Mevalonate biosynthesis of sterols in S.marinoi and C. cryptica. (A) Incorporation of 13C-labelling (red spot and blue square) in dihydrobrassicasterol, fucosterol and clionasterol after feeding of 1-13C-glucose to C. cryptica under heterotrophic conditions. SAMe = S-adenosyl methionine; (B) Transcript sequences of genes coding for enzymes of the mevalonate pathway in S. marinoi and C. cryptica.
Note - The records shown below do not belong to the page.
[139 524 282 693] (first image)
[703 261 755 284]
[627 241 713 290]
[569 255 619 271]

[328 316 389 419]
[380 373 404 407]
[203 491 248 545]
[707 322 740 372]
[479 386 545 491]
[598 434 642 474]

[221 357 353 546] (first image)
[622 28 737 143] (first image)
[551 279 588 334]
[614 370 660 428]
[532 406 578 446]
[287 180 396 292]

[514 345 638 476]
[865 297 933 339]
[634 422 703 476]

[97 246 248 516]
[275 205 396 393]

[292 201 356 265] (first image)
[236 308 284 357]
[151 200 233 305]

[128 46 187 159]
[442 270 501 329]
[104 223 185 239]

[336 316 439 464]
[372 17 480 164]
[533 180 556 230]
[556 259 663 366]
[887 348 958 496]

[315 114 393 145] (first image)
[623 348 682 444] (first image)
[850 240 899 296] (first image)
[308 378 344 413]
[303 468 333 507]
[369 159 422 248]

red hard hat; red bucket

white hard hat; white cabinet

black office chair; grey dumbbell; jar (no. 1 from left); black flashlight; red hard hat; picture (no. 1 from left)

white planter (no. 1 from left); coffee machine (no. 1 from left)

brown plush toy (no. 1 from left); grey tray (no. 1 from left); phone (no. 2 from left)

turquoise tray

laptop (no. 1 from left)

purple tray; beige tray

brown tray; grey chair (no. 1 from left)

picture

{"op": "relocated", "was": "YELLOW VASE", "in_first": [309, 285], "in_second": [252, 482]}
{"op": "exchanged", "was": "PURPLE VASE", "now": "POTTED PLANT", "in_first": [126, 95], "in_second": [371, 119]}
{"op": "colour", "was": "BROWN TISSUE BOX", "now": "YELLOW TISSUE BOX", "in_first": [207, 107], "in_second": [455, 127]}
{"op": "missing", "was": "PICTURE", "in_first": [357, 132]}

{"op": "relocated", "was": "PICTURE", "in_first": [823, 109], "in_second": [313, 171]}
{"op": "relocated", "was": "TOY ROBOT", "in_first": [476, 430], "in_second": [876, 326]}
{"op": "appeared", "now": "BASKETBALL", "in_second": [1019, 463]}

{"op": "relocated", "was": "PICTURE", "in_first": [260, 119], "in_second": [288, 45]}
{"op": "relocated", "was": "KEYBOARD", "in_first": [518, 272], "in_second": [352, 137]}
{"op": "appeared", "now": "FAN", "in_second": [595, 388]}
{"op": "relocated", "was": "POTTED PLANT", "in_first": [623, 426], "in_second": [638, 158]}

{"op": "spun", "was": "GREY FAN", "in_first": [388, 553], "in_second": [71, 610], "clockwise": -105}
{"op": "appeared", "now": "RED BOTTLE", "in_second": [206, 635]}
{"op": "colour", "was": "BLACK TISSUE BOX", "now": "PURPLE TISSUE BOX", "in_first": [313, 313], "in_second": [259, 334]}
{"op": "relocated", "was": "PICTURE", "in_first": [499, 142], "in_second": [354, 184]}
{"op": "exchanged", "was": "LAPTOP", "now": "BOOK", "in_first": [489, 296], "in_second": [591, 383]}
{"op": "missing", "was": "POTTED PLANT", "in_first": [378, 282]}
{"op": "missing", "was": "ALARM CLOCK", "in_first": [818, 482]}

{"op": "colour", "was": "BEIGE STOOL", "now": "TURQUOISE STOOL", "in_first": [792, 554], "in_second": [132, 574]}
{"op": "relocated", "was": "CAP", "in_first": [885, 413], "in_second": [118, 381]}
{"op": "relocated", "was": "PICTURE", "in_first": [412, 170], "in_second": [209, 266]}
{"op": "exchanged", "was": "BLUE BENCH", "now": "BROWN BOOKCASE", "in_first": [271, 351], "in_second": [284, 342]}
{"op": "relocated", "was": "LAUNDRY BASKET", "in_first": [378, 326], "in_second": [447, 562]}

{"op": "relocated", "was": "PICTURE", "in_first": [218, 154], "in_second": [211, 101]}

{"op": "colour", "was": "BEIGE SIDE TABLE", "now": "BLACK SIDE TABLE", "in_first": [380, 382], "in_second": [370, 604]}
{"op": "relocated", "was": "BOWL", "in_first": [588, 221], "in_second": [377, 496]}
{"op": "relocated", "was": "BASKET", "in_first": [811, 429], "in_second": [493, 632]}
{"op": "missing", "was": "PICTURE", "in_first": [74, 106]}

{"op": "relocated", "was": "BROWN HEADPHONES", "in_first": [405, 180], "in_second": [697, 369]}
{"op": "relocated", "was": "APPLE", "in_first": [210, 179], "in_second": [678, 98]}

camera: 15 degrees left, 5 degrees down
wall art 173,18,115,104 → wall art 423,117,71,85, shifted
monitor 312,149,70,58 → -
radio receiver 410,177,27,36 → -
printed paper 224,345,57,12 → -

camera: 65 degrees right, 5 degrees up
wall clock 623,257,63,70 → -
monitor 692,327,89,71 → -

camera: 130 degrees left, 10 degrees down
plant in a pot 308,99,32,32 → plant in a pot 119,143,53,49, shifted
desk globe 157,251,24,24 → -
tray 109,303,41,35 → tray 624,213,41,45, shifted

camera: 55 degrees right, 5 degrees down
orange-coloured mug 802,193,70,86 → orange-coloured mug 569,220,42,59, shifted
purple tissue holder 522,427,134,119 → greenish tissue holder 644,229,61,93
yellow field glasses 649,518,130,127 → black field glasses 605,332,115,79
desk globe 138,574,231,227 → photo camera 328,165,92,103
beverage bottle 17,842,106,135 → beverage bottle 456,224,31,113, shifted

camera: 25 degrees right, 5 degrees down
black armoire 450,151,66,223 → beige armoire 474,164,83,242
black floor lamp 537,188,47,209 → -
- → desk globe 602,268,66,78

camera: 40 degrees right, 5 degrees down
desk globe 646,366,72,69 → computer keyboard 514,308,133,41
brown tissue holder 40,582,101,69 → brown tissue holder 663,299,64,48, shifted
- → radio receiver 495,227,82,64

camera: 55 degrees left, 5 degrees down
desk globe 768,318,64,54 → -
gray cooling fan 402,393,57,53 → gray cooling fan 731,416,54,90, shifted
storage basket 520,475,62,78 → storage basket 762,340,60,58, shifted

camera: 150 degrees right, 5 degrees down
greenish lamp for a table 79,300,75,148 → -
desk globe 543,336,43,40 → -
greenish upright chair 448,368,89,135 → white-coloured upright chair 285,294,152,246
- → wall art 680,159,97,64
Cyclization of sterol skeleton by cycloartenol synthase

Table 2 reports the list of transcripts coding for putative enzymes related to synthesis of sterols from IPP and DMAPP in S. marinoi and C. cryptica. FPKM counts were obtained for the gene toolbox that oversees each biosynthetic step except for squalene epoxidase (SQE) that did not give confident coverage with any known sequence. Despite the conservation of this enzyme in animals, fungi and plants, more than one polyphyletic group of eukaryotes have shown the lack of the corresponding gene. Very recently, an alternative SQE (AltSQE) belonging to the fatty acid hydroxylase family has been described in diatoms50. Analysis of the transcripts of S. marinoi and C. cryptica supported the presence of orthologs of AltSQE (Sm-TR7561 and Cc-TR29442) thus suggesting that this enzyme catalyzes epoxidation of squalene also in these species. It is worth noting that AltSQE of S. marinoi and C. cryptica, as well those of other diatoms, showed high sequence similarities (above 60%) with plant Δ5-sterol reductase (DWARF7) that is responsible for one of the latest steps of the phytosterol biosynthesis. The successive reaction of cyclization is proposed to give cycloartenol by cycloartenol synthase (CAS) that was significantly upregulated in both S. marinoi and C. cryptica. Orthologous CAS genes were also identified in the published genomes of T. oceanica, T. pseudonana, P. tricornutum and F. cylindrus. The phylogenetic analysis of these sequences showed clusterization of these proteins with plant CASs despite the diatom sequences form an independent group from plants (Fig. 3). Within the lineage, the putative enzymes were splitted in two sub-branches with separation of the centric species S. marinoi, C. cryptica, T. pseudonana and T. oceanica from the pennates P. tricornutum, P. arenysensis, Fragilariopsis solaris and F. cylindrus. Cyclase activity of Arabidopsis CAS1 is strictly dependent on the conserved domains KMQGYNGSQ (406 aa – 414 aa) and TADHGWPISDC (474 aa – 484 aa), with Tyr410, His477 and Ile481 that are key residues for the catalytic mechanism51. Putative CAS from S. marinoi and C. cryptica showed domains [(830 aa - 838 aa) and (910 aa- 920 aa) in S. marinoi; (353 aa - 361 aa) and (436 aa - 446 aa) in C. crytica] and catalytic residues (Tyr834, His913, Ile917 in S. marinoi; Tyr357, His439 and Ile443 in C. crytica) that were identical to those of A. thaliana (Supplementary Fig. S5).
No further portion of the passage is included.